* Exercise task *
Copy each line of the listing below verbatim.

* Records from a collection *
(begin)
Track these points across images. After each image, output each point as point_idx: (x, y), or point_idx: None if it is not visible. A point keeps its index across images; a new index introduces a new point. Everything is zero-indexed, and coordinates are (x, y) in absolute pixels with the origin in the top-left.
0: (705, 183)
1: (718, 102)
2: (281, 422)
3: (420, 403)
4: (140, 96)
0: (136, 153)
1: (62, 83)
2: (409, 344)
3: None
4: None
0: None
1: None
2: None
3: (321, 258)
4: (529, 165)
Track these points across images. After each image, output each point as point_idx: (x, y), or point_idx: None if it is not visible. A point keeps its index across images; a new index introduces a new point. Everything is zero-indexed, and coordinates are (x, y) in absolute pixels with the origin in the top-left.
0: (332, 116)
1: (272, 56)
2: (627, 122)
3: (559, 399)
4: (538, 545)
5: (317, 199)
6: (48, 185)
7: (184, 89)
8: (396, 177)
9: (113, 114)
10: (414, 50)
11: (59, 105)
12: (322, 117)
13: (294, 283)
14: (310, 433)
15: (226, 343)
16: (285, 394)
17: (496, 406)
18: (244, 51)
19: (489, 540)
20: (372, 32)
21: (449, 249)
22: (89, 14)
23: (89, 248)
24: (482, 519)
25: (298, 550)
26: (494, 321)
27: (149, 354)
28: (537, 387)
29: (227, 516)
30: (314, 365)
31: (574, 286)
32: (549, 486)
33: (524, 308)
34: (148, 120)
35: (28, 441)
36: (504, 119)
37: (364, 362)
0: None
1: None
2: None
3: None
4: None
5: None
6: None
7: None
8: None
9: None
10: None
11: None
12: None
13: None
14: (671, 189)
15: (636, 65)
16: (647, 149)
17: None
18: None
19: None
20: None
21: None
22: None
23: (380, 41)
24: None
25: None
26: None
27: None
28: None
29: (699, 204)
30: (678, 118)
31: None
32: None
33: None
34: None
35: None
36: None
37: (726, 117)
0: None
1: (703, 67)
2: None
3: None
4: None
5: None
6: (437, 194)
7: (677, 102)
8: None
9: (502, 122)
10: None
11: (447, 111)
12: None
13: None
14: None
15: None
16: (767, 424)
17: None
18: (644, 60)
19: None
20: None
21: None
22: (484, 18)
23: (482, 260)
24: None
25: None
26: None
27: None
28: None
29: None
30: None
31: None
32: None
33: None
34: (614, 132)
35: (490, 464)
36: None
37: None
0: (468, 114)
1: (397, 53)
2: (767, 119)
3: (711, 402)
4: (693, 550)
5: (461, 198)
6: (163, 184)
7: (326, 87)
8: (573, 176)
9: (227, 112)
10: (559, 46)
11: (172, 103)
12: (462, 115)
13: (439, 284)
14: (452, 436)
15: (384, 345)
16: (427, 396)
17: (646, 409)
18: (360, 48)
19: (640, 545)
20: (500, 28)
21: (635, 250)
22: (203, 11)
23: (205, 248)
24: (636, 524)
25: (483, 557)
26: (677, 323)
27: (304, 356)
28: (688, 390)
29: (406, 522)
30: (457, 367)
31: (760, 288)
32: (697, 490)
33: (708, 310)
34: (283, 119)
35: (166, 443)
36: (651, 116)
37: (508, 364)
(end)
* Written answer *
Track these points across images. After each image, output each point as point_idx: (x, y), or point_idx: None if it is not visible. A point keeps its index across images; a new index introduces a new point. Everything is zero-indexed, and coordinates are (x, y) in absolute pixels with the origin in the top-left.
0: (705, 183)
1: (718, 102)
2: (281, 422)
3: (420, 403)
4: (140, 96)
0: (136, 153)
1: (62, 83)
2: (409, 344)
3: None
4: None
0: None
1: None
2: None
3: (321, 258)
4: (529, 165)
Track these points across images. After each image, output each point as point_idx: (x, y), or point_idx: None if it is not visible. A point keeps its index across images; a new index introduces a new point. Everything is zero-indexed, and coordinates are (x, y) in absolute pixels with the origin in the top-left.
0: (332, 116)
1: (272, 56)
2: (627, 122)
3: (559, 399)
4: (538, 545)
5: (317, 199)
6: (48, 185)
7: (184, 89)
8: (396, 177)
9: (113, 114)
10: (414, 50)
11: (59, 105)
12: (322, 117)
13: (294, 283)
14: (310, 433)
15: (226, 343)
16: (285, 394)
17: (496, 406)
18: (244, 51)
19: (489, 540)
20: (372, 32)
21: (449, 249)
22: (89, 14)
23: (89, 248)
24: (482, 519)
25: (298, 550)
26: (494, 321)
27: (149, 354)
28: (537, 387)
29: (227, 516)
30: (314, 365)
31: (574, 286)
32: (549, 486)
33: (524, 308)
34: (148, 120)
35: (28, 441)
36: (504, 119)
37: (364, 362)
0: None
1: None
2: None
3: None
4: None
5: None
6: None
7: None
8: None
9: None
10: None
11: None
12: None
13: None
14: (671, 189)
15: (636, 65)
16: (647, 149)
17: None
18: None
19: None
20: None
21: None
22: None
23: (380, 41)
24: None
25: None
26: None
27: None
28: None
29: (699, 204)
30: (678, 118)
31: None
32: None
33: None
34: None
35: None
36: None
37: (726, 117)
0: None
1: (703, 67)
2: None
3: None
4: None
5: None
6: (437, 194)
7: (677, 102)
8: None
9: (502, 122)
10: None
11: (447, 111)
12: None
13: None
14: None
15: None
16: (767, 424)
17: None
18: (644, 60)
19: None
20: None
21: None
22: (484, 18)
23: (482, 260)
24: None
25: None
26: None
27: None
28: None
29: None
30: None
31: None
32: None
33: None
34: (614, 132)
35: (490, 464)
36: None
37: None
0: (468, 114)
1: (397, 53)
2: (767, 119)
3: (711, 402)
4: (693, 550)
5: (461, 198)
6: (163, 184)
7: (326, 87)
8: (573, 176)
9: (227, 112)
10: (559, 46)
11: (172, 103)
12: (462, 115)
13: (439, 284)
14: (452, 436)
15: (384, 345)
16: (427, 396)
17: (646, 409)
18: (360, 48)
19: (640, 545)
20: (500, 28)
21: (635, 250)
22: (203, 11)
23: (205, 248)
24: (636, 524)
25: (483, 557)
26: (677, 323)
27: (304, 356)
28: (688, 390)
29: (406, 522)
30: (457, 367)
31: (760, 288)
32: (697, 490)
33: (708, 310)
34: (283, 119)
35: (166, 443)
36: (651, 116)
37: (508, 364)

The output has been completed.